::: Page excerpt
Here is What Real Estate Investors Think About The CRE Market

CRE Risk

As we analyze commercial real estate (CRE) capital allocations this morning, we can’t help but draw similarities to last night’s second season opener of Westworld – in our opinion, one of the best television shows ever produced. A common rubric on the show is the Romeo and Juliet quote, “These violent delights have violent ends” and it fitting to any bank’s CRE analysis. As community banks, we can’t stay away from CRE, but we know it is dangerous at some point. Similar to both the humans and robots in Westworld, in this article, we try to be more self-aware. We turn to a recent April survey by JP Morgan of 64 of the largest institutional real estate investors to include banks, insurance companies, pension funds and asset managers to get their perspective of the current state of the CRE market.

 

Breaking The Loop

 

The bulk of survey respondents (85%) believe we are now late in the cycle or at the peak, while some CRE investors (15%) now see us already in an early correction phase – a first for this cycle. However, if you break the sentiment down further, you get a little rosier view. 39% still find the asset class “Attractive” and 43% term their sentiment as “Neutral.”
::::::
::: Source material
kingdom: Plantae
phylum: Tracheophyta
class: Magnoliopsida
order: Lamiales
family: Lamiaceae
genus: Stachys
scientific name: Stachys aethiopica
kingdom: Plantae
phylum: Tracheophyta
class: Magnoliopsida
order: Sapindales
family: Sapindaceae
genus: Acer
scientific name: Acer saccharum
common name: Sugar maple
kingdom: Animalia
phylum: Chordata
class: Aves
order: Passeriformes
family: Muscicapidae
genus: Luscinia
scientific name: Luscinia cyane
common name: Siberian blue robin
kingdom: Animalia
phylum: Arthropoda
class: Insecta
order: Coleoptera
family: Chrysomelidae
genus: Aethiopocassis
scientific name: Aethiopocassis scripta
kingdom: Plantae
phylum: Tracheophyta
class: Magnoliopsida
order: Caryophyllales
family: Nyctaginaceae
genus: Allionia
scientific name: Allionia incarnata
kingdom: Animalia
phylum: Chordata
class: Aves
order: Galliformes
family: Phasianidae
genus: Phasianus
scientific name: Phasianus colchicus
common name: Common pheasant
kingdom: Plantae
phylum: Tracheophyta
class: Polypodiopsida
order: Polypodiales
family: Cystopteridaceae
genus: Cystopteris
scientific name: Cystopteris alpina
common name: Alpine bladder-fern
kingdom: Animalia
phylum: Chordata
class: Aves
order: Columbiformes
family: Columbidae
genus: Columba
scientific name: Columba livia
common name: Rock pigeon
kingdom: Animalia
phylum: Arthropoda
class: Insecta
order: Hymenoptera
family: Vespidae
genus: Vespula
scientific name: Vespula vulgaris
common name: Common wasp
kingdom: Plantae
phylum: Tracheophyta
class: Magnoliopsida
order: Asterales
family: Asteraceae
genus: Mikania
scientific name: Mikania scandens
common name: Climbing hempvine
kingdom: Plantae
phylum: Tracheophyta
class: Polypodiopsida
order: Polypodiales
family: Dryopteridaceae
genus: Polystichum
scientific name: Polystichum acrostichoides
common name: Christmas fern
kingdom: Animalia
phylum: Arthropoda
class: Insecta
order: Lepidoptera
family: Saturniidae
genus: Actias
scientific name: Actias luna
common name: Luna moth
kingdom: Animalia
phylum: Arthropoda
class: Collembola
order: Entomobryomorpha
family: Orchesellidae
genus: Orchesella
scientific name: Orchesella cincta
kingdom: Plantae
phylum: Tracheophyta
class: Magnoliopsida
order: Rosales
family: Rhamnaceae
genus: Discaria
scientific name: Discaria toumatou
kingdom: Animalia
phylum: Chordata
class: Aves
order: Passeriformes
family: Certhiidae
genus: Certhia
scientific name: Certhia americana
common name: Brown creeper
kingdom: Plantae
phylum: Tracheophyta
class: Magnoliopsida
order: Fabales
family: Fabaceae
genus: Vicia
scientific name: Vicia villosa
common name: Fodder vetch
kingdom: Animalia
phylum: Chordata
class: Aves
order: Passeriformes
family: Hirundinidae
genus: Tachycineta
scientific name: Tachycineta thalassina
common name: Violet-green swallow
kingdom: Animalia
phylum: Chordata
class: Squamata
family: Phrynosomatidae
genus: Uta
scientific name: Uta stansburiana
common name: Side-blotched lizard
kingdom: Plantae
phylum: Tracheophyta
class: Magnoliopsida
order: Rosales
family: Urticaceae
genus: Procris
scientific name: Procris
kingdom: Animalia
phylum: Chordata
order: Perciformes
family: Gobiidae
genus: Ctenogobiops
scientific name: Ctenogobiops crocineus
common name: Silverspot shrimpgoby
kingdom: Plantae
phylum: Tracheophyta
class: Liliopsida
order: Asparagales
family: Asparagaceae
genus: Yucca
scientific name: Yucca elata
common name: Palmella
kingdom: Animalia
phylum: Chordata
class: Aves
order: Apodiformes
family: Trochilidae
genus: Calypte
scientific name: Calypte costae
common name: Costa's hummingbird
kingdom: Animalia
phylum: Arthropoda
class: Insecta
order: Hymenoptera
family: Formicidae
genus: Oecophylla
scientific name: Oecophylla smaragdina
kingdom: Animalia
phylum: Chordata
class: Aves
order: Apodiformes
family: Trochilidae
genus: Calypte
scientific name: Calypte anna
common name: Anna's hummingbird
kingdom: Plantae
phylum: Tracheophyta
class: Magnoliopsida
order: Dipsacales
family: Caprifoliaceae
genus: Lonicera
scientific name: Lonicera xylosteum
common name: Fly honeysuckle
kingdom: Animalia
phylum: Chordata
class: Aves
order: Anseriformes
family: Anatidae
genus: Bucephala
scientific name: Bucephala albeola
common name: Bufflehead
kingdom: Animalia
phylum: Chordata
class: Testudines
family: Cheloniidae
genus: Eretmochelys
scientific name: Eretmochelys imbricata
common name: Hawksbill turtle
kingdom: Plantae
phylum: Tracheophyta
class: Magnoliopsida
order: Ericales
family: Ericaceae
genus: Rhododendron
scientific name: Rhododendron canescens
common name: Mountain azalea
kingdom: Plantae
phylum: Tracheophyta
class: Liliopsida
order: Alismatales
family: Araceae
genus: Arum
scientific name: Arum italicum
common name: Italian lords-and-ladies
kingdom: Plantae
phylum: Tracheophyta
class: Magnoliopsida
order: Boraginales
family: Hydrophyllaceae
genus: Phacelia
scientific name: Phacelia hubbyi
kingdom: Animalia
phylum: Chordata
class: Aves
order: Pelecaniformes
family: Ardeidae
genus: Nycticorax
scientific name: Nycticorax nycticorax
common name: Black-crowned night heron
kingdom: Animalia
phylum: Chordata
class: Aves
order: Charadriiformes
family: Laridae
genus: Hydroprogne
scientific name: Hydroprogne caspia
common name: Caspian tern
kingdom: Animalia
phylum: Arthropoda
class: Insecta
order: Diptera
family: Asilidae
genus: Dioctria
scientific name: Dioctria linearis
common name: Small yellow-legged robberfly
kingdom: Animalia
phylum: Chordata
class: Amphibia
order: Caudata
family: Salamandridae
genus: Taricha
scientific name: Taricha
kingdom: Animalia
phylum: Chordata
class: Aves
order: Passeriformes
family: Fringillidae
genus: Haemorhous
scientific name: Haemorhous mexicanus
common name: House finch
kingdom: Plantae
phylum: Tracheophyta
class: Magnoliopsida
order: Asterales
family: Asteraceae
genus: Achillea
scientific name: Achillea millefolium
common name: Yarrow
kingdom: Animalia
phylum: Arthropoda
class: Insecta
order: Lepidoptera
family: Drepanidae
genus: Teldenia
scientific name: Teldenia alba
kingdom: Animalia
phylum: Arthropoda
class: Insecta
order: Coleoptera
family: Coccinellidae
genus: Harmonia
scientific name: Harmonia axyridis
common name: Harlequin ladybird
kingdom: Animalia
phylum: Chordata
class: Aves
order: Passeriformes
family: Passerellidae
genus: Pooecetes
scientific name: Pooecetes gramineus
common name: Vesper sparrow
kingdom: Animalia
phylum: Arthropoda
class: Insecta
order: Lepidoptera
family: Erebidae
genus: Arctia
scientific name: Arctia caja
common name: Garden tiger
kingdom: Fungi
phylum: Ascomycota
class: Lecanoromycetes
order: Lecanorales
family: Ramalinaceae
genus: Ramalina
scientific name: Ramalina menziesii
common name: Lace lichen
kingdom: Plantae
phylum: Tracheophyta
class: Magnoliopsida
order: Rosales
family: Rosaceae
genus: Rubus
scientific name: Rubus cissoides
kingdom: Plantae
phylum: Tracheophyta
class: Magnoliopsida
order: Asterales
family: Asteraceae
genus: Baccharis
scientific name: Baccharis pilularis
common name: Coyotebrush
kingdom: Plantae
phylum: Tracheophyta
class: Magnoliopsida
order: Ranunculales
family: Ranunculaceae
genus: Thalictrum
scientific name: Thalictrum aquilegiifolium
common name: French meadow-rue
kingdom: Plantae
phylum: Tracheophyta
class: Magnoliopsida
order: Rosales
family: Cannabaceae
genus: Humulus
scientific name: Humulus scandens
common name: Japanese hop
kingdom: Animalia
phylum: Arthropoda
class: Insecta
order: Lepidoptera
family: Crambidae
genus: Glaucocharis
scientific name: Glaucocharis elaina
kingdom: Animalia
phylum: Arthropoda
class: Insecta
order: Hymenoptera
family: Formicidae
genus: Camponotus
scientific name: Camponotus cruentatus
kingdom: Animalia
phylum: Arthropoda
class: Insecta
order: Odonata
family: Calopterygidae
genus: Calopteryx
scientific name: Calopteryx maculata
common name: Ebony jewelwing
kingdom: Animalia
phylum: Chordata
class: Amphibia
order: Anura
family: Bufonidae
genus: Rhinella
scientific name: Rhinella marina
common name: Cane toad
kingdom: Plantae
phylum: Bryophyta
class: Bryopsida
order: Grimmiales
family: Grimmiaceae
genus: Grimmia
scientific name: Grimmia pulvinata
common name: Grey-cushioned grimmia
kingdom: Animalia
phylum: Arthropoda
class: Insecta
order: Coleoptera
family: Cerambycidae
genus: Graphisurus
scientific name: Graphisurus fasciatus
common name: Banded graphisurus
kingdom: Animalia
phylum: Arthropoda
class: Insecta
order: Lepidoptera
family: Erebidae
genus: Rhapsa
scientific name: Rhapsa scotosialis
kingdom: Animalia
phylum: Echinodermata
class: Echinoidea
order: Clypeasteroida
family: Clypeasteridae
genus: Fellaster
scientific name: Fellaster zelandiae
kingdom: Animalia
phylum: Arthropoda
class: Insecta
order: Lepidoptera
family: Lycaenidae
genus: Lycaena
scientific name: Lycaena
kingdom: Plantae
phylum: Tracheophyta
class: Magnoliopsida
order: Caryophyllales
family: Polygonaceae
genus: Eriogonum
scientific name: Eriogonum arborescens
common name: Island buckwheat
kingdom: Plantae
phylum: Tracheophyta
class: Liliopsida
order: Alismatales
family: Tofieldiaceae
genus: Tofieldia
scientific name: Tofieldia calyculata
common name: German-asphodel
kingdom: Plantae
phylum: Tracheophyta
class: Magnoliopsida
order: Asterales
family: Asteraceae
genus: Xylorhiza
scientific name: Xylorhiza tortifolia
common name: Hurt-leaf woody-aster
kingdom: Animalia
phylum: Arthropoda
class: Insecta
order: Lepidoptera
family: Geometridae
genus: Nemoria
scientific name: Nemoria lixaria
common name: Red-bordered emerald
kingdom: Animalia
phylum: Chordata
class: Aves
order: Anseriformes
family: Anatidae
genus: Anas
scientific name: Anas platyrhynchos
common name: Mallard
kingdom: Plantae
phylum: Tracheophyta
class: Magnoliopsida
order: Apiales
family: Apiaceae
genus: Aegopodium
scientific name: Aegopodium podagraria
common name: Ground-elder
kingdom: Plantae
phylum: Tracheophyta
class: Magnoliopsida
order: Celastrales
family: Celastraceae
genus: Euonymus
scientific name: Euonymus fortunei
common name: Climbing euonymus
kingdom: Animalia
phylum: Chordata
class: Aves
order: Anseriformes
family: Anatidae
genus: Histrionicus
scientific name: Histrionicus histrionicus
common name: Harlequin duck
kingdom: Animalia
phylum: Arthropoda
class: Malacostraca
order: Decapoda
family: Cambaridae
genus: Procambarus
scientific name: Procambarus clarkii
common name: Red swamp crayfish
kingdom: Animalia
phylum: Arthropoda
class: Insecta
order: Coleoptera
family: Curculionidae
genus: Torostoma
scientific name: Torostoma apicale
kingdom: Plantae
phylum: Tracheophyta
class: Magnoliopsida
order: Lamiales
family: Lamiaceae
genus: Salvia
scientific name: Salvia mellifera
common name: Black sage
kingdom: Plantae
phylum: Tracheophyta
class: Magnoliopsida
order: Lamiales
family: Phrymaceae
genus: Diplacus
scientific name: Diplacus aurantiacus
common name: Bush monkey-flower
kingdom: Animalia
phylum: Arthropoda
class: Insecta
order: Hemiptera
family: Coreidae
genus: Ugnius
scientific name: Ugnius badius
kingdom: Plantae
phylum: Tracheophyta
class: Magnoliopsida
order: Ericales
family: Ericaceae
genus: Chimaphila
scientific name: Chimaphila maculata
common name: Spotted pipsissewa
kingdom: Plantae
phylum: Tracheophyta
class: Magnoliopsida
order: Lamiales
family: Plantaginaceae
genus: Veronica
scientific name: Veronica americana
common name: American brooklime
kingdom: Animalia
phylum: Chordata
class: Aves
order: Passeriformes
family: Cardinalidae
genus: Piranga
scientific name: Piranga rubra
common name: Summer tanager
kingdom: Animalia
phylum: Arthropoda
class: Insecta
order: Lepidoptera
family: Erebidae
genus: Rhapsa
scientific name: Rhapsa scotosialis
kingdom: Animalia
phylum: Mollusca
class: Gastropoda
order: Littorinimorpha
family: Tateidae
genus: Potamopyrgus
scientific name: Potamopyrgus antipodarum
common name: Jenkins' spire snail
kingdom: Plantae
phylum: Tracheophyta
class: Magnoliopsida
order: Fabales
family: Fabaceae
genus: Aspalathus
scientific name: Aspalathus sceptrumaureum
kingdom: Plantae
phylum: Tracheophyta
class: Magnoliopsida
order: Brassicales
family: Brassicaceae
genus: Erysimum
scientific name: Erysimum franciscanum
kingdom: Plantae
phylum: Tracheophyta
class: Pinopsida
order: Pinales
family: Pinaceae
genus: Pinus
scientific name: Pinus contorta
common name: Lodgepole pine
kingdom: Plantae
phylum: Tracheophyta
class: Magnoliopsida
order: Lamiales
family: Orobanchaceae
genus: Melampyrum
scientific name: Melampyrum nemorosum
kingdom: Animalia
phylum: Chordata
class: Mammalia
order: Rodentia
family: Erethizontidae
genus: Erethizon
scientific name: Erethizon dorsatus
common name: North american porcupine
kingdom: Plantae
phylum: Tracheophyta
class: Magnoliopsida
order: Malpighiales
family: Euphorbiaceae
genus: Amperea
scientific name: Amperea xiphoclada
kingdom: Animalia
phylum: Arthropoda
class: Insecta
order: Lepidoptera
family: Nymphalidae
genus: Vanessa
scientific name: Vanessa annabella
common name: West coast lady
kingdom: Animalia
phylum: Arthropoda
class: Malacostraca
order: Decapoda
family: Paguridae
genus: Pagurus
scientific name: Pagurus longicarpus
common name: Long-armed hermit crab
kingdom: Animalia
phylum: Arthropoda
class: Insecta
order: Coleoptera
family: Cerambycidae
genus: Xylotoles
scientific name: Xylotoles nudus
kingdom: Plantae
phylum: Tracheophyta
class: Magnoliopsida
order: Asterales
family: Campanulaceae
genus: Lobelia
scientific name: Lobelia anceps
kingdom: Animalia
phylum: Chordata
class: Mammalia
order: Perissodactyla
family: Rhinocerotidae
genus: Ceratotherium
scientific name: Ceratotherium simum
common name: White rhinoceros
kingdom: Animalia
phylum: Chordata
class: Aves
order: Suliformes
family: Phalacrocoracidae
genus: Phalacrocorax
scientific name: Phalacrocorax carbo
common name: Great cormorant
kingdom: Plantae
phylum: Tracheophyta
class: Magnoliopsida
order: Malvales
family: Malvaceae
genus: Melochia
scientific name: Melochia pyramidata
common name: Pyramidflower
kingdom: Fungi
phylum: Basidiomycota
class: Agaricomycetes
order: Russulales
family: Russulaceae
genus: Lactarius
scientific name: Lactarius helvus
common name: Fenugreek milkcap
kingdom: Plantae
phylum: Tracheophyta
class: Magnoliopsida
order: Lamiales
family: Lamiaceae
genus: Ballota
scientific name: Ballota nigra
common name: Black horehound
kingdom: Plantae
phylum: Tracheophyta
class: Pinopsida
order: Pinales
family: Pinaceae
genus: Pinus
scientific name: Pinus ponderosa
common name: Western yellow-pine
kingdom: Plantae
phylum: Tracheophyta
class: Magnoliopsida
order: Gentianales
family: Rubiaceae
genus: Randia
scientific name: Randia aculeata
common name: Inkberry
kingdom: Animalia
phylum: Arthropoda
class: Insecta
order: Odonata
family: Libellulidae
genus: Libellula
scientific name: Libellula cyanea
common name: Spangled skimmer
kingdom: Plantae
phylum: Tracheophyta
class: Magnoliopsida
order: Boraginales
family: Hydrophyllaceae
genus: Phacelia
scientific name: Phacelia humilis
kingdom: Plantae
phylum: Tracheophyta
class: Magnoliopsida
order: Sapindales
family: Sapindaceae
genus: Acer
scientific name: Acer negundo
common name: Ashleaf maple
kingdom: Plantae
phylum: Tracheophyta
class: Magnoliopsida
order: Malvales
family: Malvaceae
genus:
::::::
▶ [What is asked]:
• A. Reproduce the passage of the commercial real estate article from "Here is What" up to and including "the CRE market.", word for word.
• B. Write out the lines of the entries from the line with "common name: Fodder vetch" up to and including the line with "scientific name: Uta stansburiana", and give only those lines.

▶ [Final answers]:
• A.
Here is What Real Estate Investors Think About The CRE Market

CRE Risk

As we analyze commercial real estate (CRE) capital allocations this morning, we can’t help but draw similarities to last night’s second season opener of Westworld – in our opinion, one of the best television shows ever produced. A common rubric on the show is the Romeo and Juliet quote, “These violent delights have violent ends” and it fitting to any bank’s CRE analysis. As community banks, we can’t stay away from CRE, but we know it is dangerous at some point. Similar to both the humans and robots in Westworld, in this article, we try to be more self-aware. We turn to a recent April survey by JP Morgan of 64 of the largest institutional real estate investors to include banks, insurance companies, pension funds and asset managers to get their perspective of the current state of the CRE market.

• B.
common name: Fodder vetch
kingdom: Animalia
phylum: Chordata
class: Aves
order: Passeriformes
family: Hirundinidae
genus: Tachycineta
scientific name: Tachycineta thalassina
common name: Violet-green swallow
kingdom: Animalia
phylum: Chordata
class: Squamata
family: Phrynosomatidae
genus: Uta
scientific name: Uta stansburiana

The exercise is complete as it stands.